La charge mentale balaya tout et il revint dans le monde réel, le poing serré. André, qui le soutenait pour l’empêcher de s’effondrer, sursauta. Son visage était livide et ses mains moites. Une marque rouge sur son poignet apparaissait là où les doigts de Qwilo l’avait enserré. Pour ce dernier, il n’y avait rien : pas de mal de tête, de crispation, de courbatures. Juste une douce sensation dans son corps.
— André, je l’ai, dit-il simplement.
— Tu… l’as ?
Sans en dire plus, le ventou se tint droit et étendit les doigts. Une odeur de rivière de montagne se fit sentir et un petit trou lumineux apparut en l’air sur son index gauche… puis un autre sur le droit.
— D’accord, donc tu peux bien ouvrir des Vortex… Alors ça ! Ça, c’est mieux que ce que je sais faire !
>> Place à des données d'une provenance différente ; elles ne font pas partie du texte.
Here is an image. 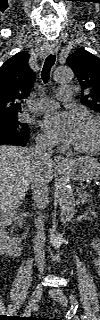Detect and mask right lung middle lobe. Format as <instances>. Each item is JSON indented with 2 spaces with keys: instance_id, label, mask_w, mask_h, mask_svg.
<instances>
[{
  "instance_id": "1",
  "label": "right lung middle lobe",
  "mask_w": 100,
  "mask_h": 320,
  "mask_svg": "<svg viewBox=\"0 0 100 320\" xmlns=\"http://www.w3.org/2000/svg\"><path fill=\"white\" fill-rule=\"evenodd\" d=\"M28 125L22 123L18 117L0 119V139L6 137H27Z\"/></svg>"
}]
</instances>
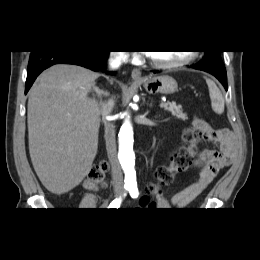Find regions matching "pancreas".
<instances>
[{
  "instance_id": "obj_1",
  "label": "pancreas",
  "mask_w": 260,
  "mask_h": 260,
  "mask_svg": "<svg viewBox=\"0 0 260 260\" xmlns=\"http://www.w3.org/2000/svg\"><path fill=\"white\" fill-rule=\"evenodd\" d=\"M168 106L165 107L166 111L171 112V114L179 119L186 120L187 114L183 113L182 107L180 105H176L175 102H168Z\"/></svg>"
}]
</instances>
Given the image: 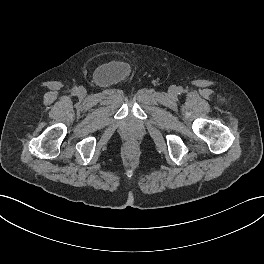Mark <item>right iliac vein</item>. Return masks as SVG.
<instances>
[{"mask_svg": "<svg viewBox=\"0 0 264 264\" xmlns=\"http://www.w3.org/2000/svg\"><path fill=\"white\" fill-rule=\"evenodd\" d=\"M79 92H80L81 94H83V93H84V89H80Z\"/></svg>", "mask_w": 264, "mask_h": 264, "instance_id": "right-iliac-vein-1", "label": "right iliac vein"}]
</instances>
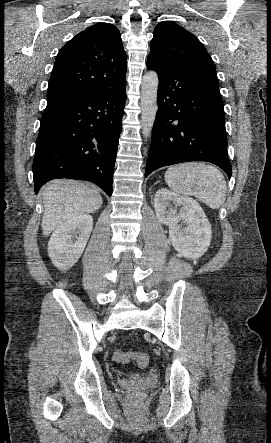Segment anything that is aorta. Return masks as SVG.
<instances>
[{"mask_svg": "<svg viewBox=\"0 0 271 443\" xmlns=\"http://www.w3.org/2000/svg\"><path fill=\"white\" fill-rule=\"evenodd\" d=\"M159 78L157 72H146L141 84V122L144 138H150L154 126L158 106L157 92Z\"/></svg>", "mask_w": 271, "mask_h": 443, "instance_id": "762f6f07", "label": "aorta"}]
</instances>
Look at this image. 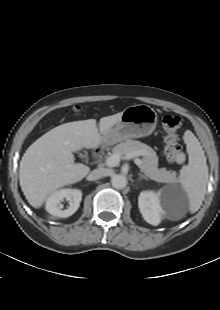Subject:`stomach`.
Listing matches in <instances>:
<instances>
[{
  "instance_id": "stomach-1",
  "label": "stomach",
  "mask_w": 220,
  "mask_h": 310,
  "mask_svg": "<svg viewBox=\"0 0 220 310\" xmlns=\"http://www.w3.org/2000/svg\"><path fill=\"white\" fill-rule=\"evenodd\" d=\"M158 116L148 105H132L123 110L120 119L106 135V144H113L128 138L149 136L156 128Z\"/></svg>"
}]
</instances>
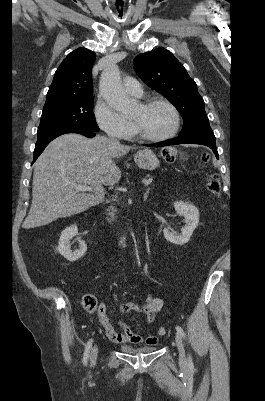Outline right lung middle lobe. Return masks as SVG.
<instances>
[{"label":"right lung middle lobe","mask_w":265,"mask_h":401,"mask_svg":"<svg viewBox=\"0 0 265 401\" xmlns=\"http://www.w3.org/2000/svg\"><path fill=\"white\" fill-rule=\"evenodd\" d=\"M93 104V96H86L44 105L37 136L57 128L99 131Z\"/></svg>","instance_id":"dd1d6c3e"}]
</instances>
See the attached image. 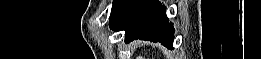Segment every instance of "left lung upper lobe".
Returning a JSON list of instances; mask_svg holds the SVG:
<instances>
[{"label": "left lung upper lobe", "mask_w": 261, "mask_h": 59, "mask_svg": "<svg viewBox=\"0 0 261 59\" xmlns=\"http://www.w3.org/2000/svg\"><path fill=\"white\" fill-rule=\"evenodd\" d=\"M120 0H115L114 3H113V7H112V10L115 8V6L119 3Z\"/></svg>", "instance_id": "1"}]
</instances>
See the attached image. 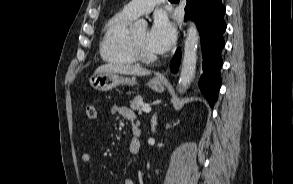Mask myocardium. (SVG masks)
Listing matches in <instances>:
<instances>
[{
	"label": "myocardium",
	"mask_w": 293,
	"mask_h": 184,
	"mask_svg": "<svg viewBox=\"0 0 293 184\" xmlns=\"http://www.w3.org/2000/svg\"><path fill=\"white\" fill-rule=\"evenodd\" d=\"M130 40H131L132 52L137 61H140L143 63H152L157 60L156 55H147L142 51L140 45L137 43L133 35H131Z\"/></svg>",
	"instance_id": "obj_1"
}]
</instances>
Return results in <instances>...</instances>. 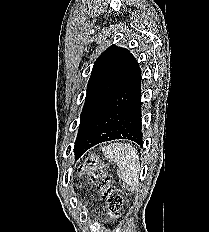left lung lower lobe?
<instances>
[{
	"mask_svg": "<svg viewBox=\"0 0 209 232\" xmlns=\"http://www.w3.org/2000/svg\"><path fill=\"white\" fill-rule=\"evenodd\" d=\"M141 128V70L135 61L123 83L85 116L79 126L75 156L79 158L92 146L115 139L143 145Z\"/></svg>",
	"mask_w": 209,
	"mask_h": 232,
	"instance_id": "0a47b994",
	"label": "left lung lower lobe"
}]
</instances>
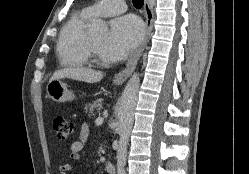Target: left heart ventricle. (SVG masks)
Returning <instances> with one entry per match:
<instances>
[{
	"label": "left heart ventricle",
	"instance_id": "b2bd125f",
	"mask_svg": "<svg viewBox=\"0 0 249 174\" xmlns=\"http://www.w3.org/2000/svg\"><path fill=\"white\" fill-rule=\"evenodd\" d=\"M107 36H108L107 33H101V34L91 36L98 56L104 61L108 60L106 52H105V48H104V44H105Z\"/></svg>",
	"mask_w": 249,
	"mask_h": 174
}]
</instances>
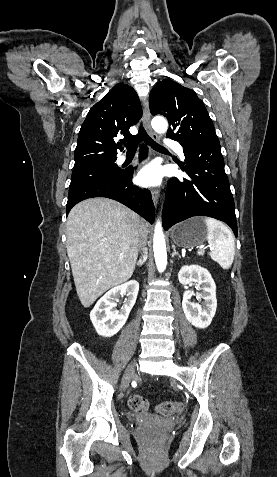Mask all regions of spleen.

— Ça y est… Ça y est, alors ?
Il sanglotait, les viscères secouées par les émotions. La magie… Sa magie ! Là, crépitant entre ses doigts comme un millier de petits rêves d’enfant qui s’étaient éteints puis rallumés. Sa magie qui lui ressemblait, qui était comme lui : s’échapper de là où il était sans jamais vraiment partir.
— On va faire une pause pour aujourd’hui.
Qwilo se déconcentra et les deux petites cercles magiques disparurent.
— Pourquoi ?
— Parce que là, tu es dans ta phase d’essai. Ton pouvoir est encore faible, vacillant. Si tu fais pas gaffe, il pourrait s’éteindre. Teste de ton côté. Fais des petits trucs, amuse-toi, profite.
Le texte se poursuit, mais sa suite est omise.